Whereas traditional applications were separated into distinct silos, such customer relationship management and Web services, the Palo Alto, Calif.-based systems vendor said it is approaching companies and organizations in all stages of development with its Adaptive Enterprise strategy.

To wit, the company has set a roadmap that customers can use to move from a basic virtualization environment all the way to a complete IT utility.

The concept, according to Steve Fink, HP director of IT consolidation, and Nick van der Zweep, HP director of virtualization and utility computing, is to combine networks internally and take back the power currently farmed out to external service providers.

"When we have these chats with CIOs, the conversation used to be more about features and performance. Now it is more about economics and politics," Fink told internetnews.com during a briefing with company executives here. "Instead of looking at cutting costs and consolidation, they are looking at what they can do to prepare for the future and in a sense, transform the IT department into an internal service provider. First step customers are saying they need a sub-second response infrastructure that is much more competitive than the rest of the marketplace."

HP is not the only vendor on the block talking about virtualization of desktop, server and storage resources. IBM, Sun Microsystems, Microsoft, VERITAS, Oracle, Dell and others are all working on selling their solutions to the problem of under-utilization.

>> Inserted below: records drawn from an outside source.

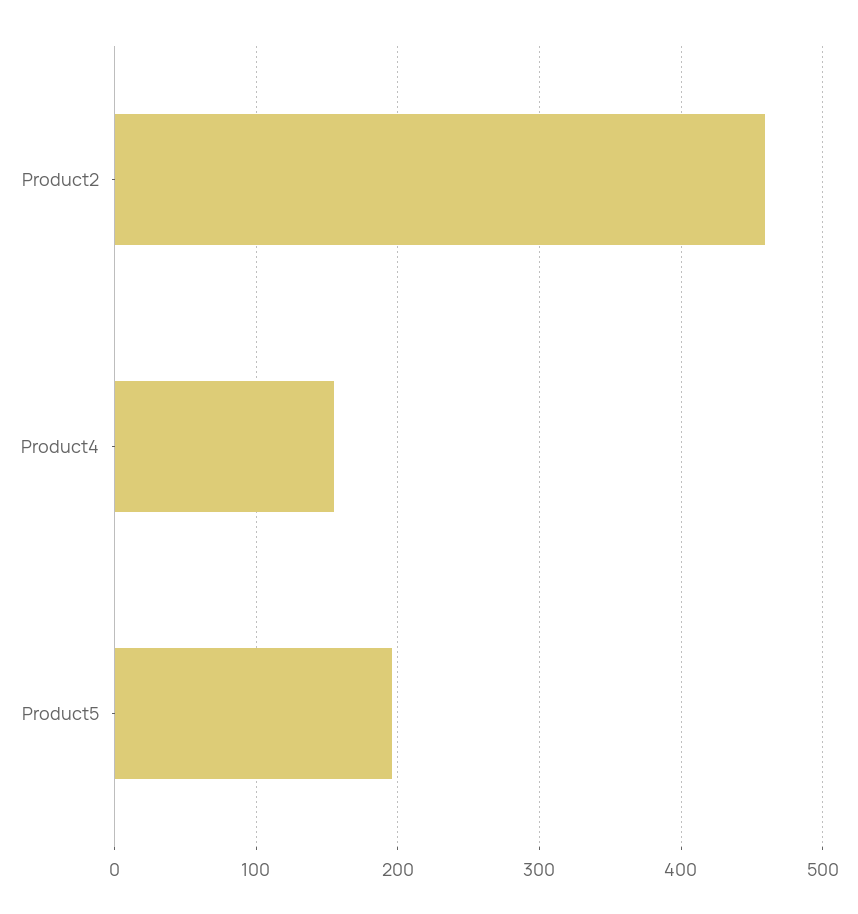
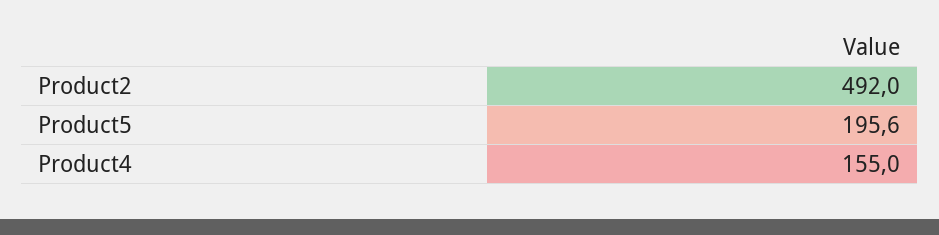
Product2: 460 -> 492

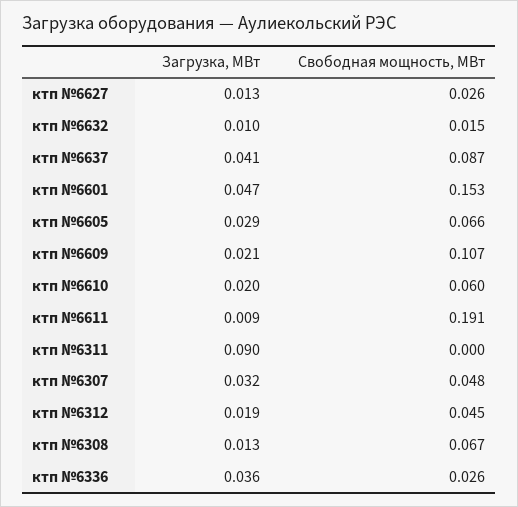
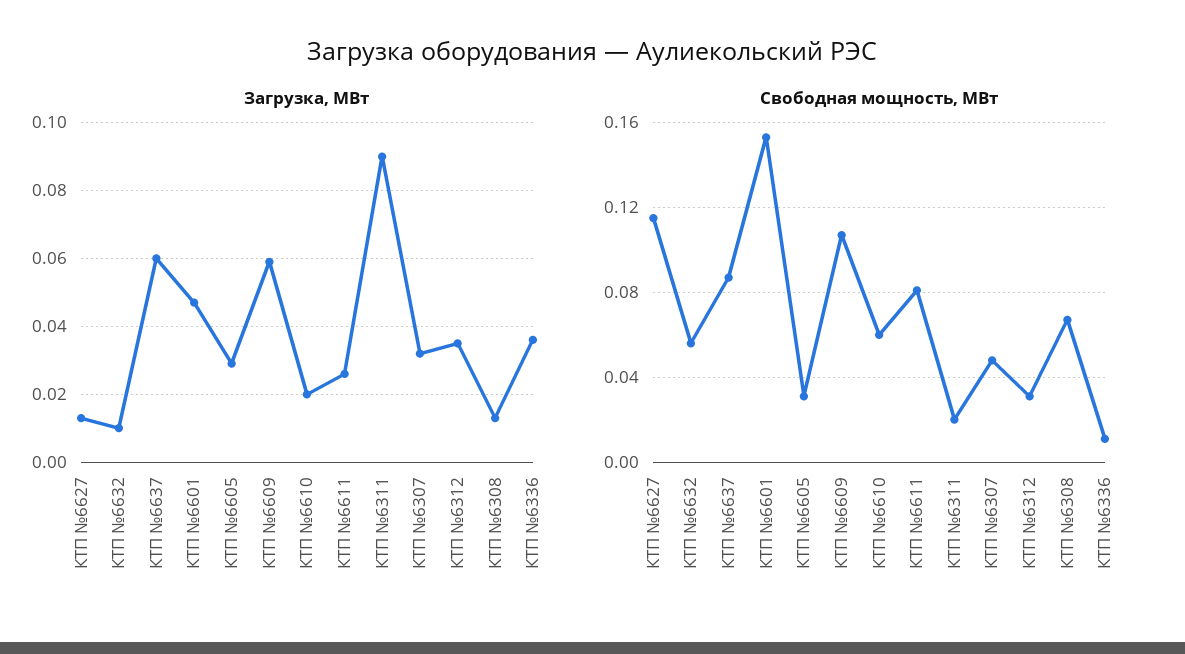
Свободная мощность, МВт, ктп №6627: 0.026 -> 0.115
Свободная мощность, МВт, ктп №6632: 0.015 -> 0.055
Загрузка, МВт, ктп №6637: 0.041 -> 0.06
Свободная мощность, МВт, ктп №6605: 0.066 -> 0.03
Загрузка, МВт, ктп №6609: 0.021 -> 0.06
Загрузка, МВт, ктп №6611: 0.009 -> 0.025
Свободная мощность, МВт, ктп №6611: 0.191 -> 0.08
Свободная мощность, МВт, ктп №6311: 0 -> 0.02
Загрузка, МВт, ктп №6312: 0.019 -> 0.035
Свободная мощность, МВт, ктп №6312: 0.045 -> 0.03
Свободная мощность, МВт, ктп №6336: 0.026 -> 0.01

According to statistics from analyst firm Gartner, 90 percent of CPU and I/O capacity in 1-way and 2-way servers running on Windows/Intel is not being used.

"Using virtualization software, overall savings in a Windows environment is at 37 percent," Gartner Server Strategies analyst Tom Bittman told internetnews.com. That is huge. If I have a $3 million dollar project, I can use that extra million to pump back into the business. We're not talking about shattering changes, just changes in old paradigms."

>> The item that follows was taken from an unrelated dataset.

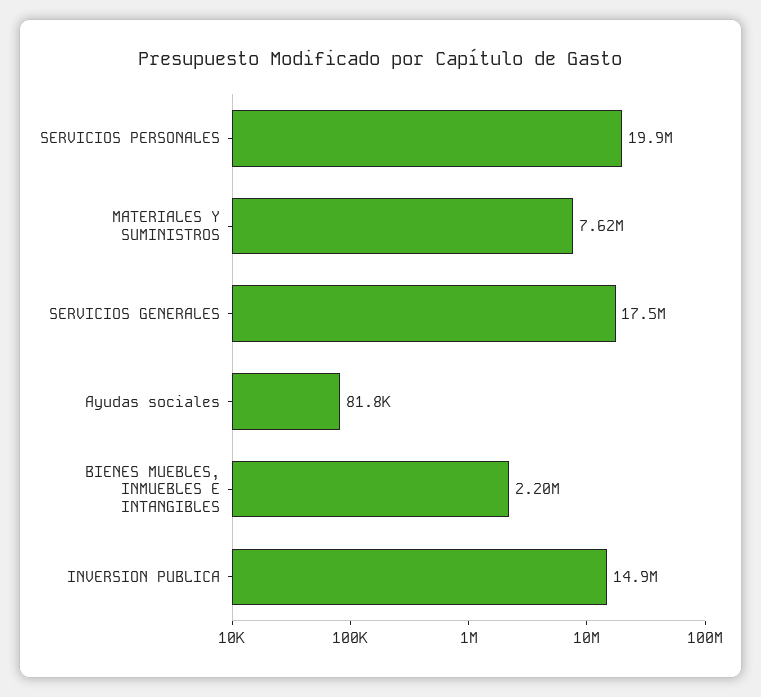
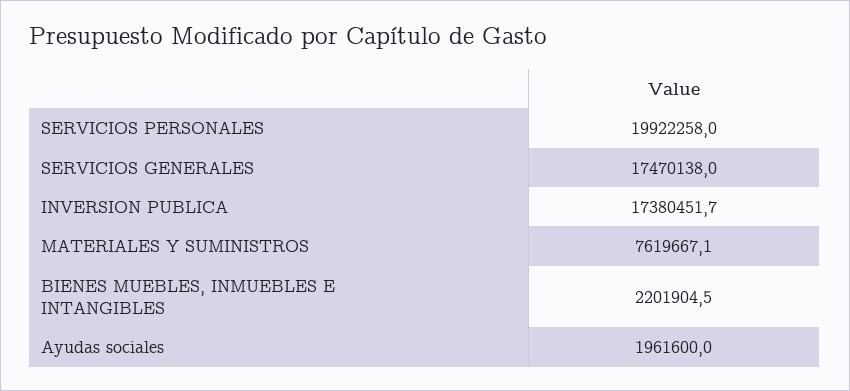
Ayudas sociales: 81800 -> 1961600
INVERSION PUBLICA: 14900000 -> 17380451.7

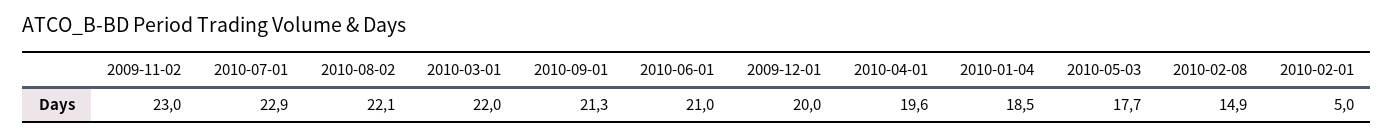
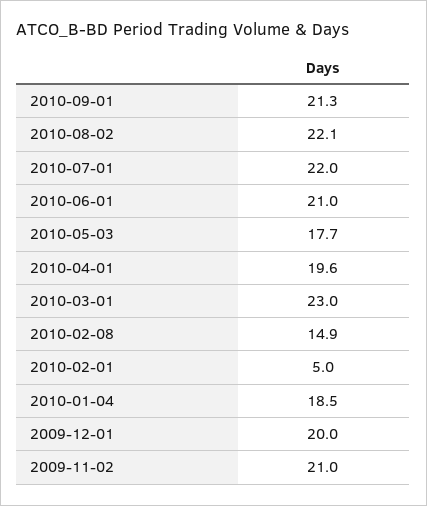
2009-11-02: 23 -> 21
2010-07-01: 22.9 -> 22
2010-03-01: 22 -> 23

Bittman also said Gartner found that virtualization software is helpful in UNIX and mainframe environments. The firm believes that in 5 to 6 years, the UNIX world alone could save 13 percent of their budgets using automation software.

The effect also impacts hardware and software spending habits. Bittman estimates UNIX hardware spending will decrease 11 percent, with an increase in software spending by 21 percent. The Windows/Intel environment is more dramatic with hardware spending expected to drop 21 percent and software spending to jump up 50 percent.

Using a combination of HP hardware and software such as HP Systems Insight Manager, Open View and Open Call, van der Zweep said IT departments can move resources where and when they are needed, either as a back-up or as a redundant system.

"We're expecting to increase data utilization rates by a factor of three," van der Zweep said. "We want to work with these customers and allow them to take back their systems."

HP said it has learned many lessons as a part of its own merger with Compaq Computer and is still in the process of moving things around. Starting May 1, the company will be consolidating its HP Services division along with its Business Critical Systems, Industry Standard Servers and Network Storage Solutions divisions. into one global business unit.

Fink and van der Zweep said it is now working with customers like Philips Semiconductor -- a subsidiary of Philips Electronics -- on test projects, which could lead to larger contracts.

"We got the CEO of Philips Semi in charge of the project and he told us that if we worked over their analog division and digital division and did well... that would get the whole company behind this," van der Zweep said. "At one point, we stopped the project because they wanted to just get the technology and plug it in. We told them that if we didn't talk about their goals and processes, then this would fail."

HP said it has several similar projects in the pipeline and expects to announce what it calls "important new customer wins" in the coming weeks.